AHMET TELLİ’YE ONUR ÖDÜLÜ

Başkan Kılıç konuşmasında, şair Ahmet Telli’ye atıfta bulunarak, “Gönül kapısı dedi, kültür kapısı dedi. Sonra dedi ki, bize öyle miras bıraktılar ki, öyle dersler verdi ki biz onların çocuğuyuz, onlar bizim çocuklarımız. Hatta otogarda gezerken resimlerine bakamadım, belki yüzlerinde kırmızı çarpılar vardır, başım öne eğilmesin diye.
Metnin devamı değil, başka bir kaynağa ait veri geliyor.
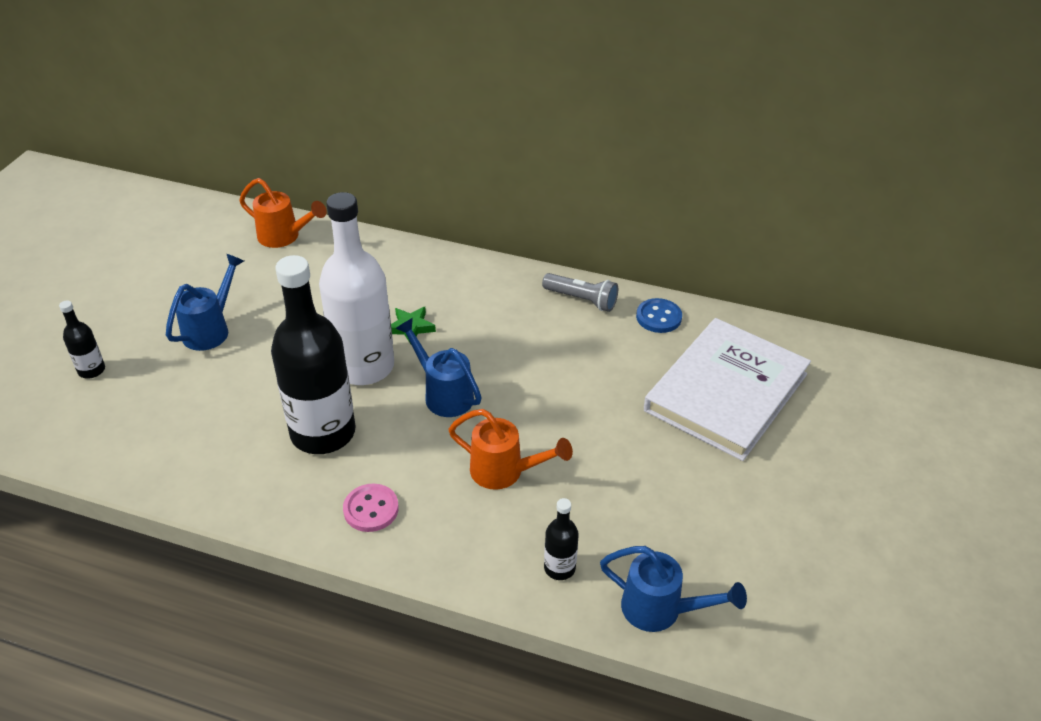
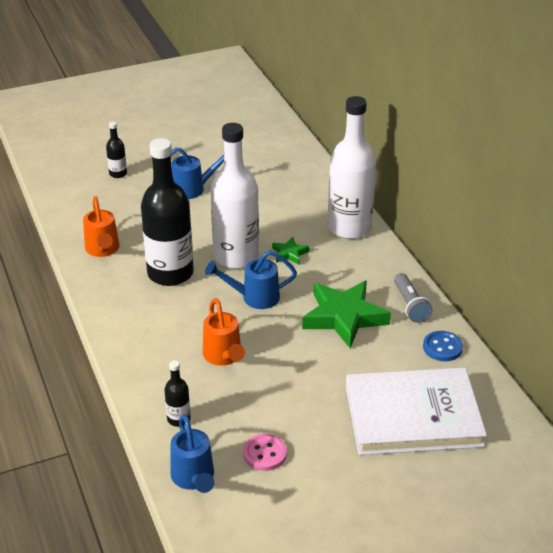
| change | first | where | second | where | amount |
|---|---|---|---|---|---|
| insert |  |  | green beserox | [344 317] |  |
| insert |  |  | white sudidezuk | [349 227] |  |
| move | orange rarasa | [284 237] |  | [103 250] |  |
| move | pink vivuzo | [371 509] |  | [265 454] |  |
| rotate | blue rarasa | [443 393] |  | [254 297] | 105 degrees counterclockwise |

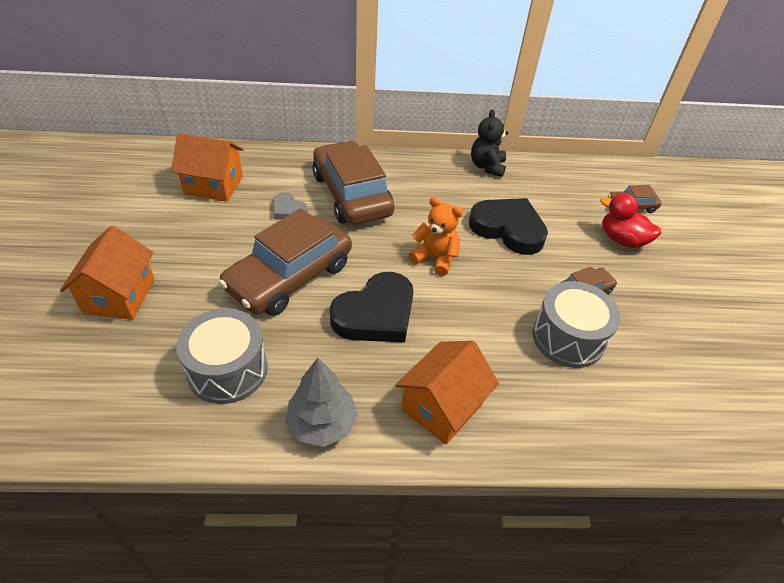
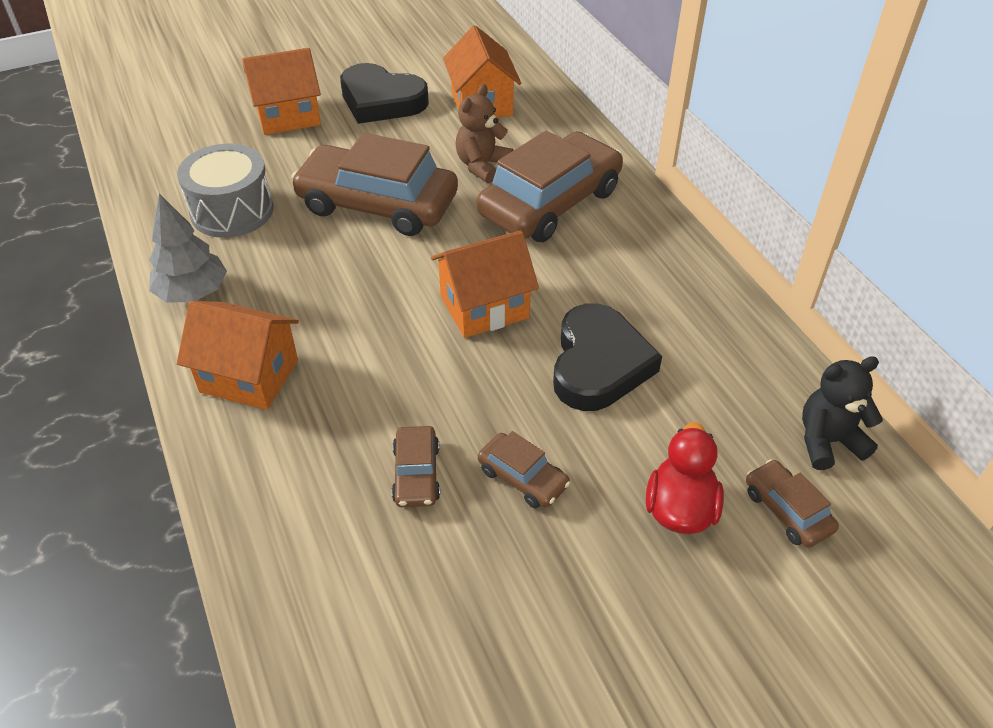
| change | first | where | second | where | amount |
|---|---|---|---|---|---|
| move | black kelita | [376 314] |  | [381 100] |  |
| move | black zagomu | [487 166] |  | [828 441] |  |
| replace | grey kelita | [288 210] | brown zagomu | [482 166] |  |
| replace | orange zagomu | [435 258] | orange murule | [484 307] |  |
| replace | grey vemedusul | [568 338] | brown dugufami | [416 474] |  |

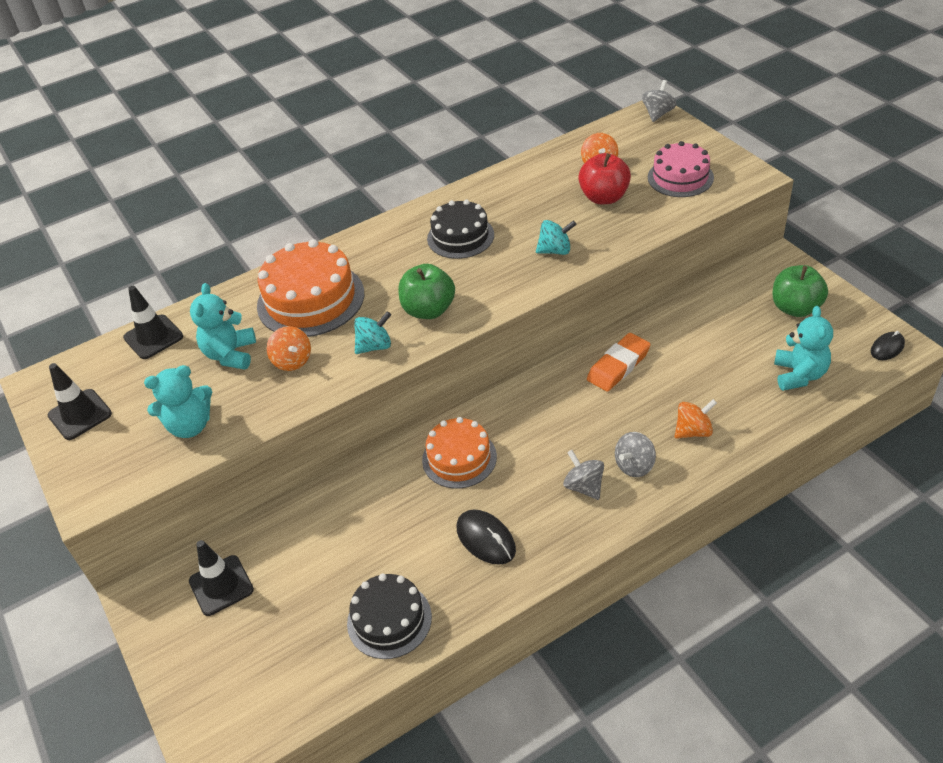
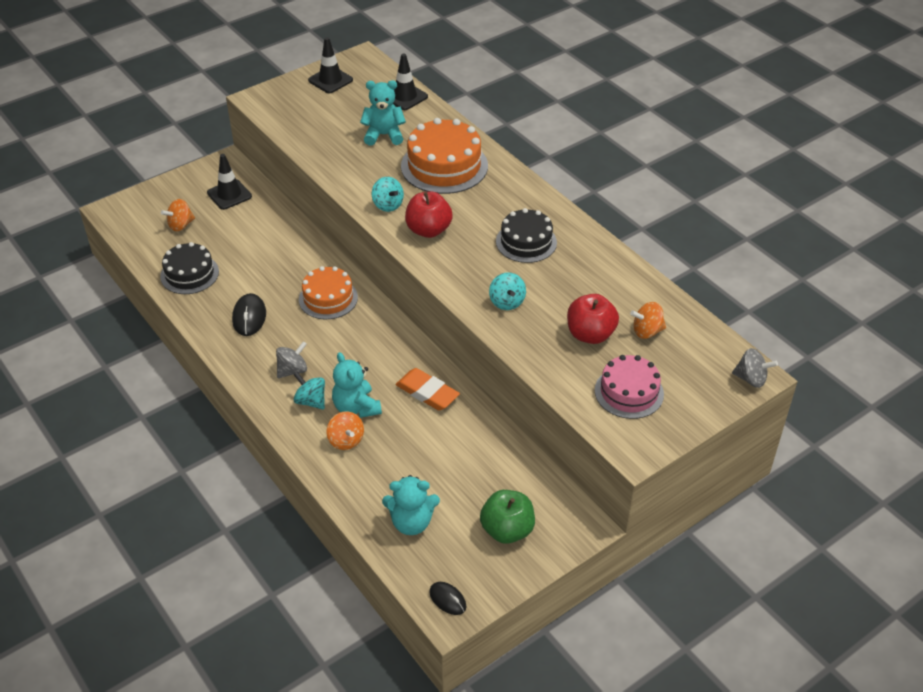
| change | first | where | second | where | amount |
|---|---|---|---|---|---|
| move | turquoise zagomu | [190 426] |  | [356 407] |  |
| move | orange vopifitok | [292 361] |  | [180 225] |  |
| recolor | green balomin | [429 310] | red balomin | [428 230] |  |
| recolor | grey vopifitok | [634 466] | turquoise vopifitok | [311 401] |  |
| rotate | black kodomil | [486 539] |  | [249 317] | 45 degrees counterclockwise |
Unutma üstat, hiçbir zaman başımızı önümüze eğmedik. Biz o kırmızı çarpıları aldık, kırmızı mürekkepli kalemler yaptık. Sonrasında bu gülün yaprağına onların adlarını yazdık, yüreğimizin içine yazdık. 1970’lerde, 80’lerde o karanlık zindanlara attığımız, 93 gün boyunca işkence gören, yetmedi kanıyla duvarlara slogan yazanların anısına bu beyaz gülü hocama takdim ediyorum. Türkan Saylan’ın çatısı altında, Nazım’ı getirdik, üstatlarla buluşturduk ve birçok dostumuz buraya gelerek çalışmamıza katkı sundular. Bu ilk baskıydı. 2020’de ikinci baskımız gelecek. Daha güzel günlerde birlikte olacağız. Söz veriyorum. Onurlu bir mücadelenin simgesi olan bu ödülü, tüm çalışanlarımızın adına vermek istiyorum” diyerek, Telli’ye ödülünü takdim etti.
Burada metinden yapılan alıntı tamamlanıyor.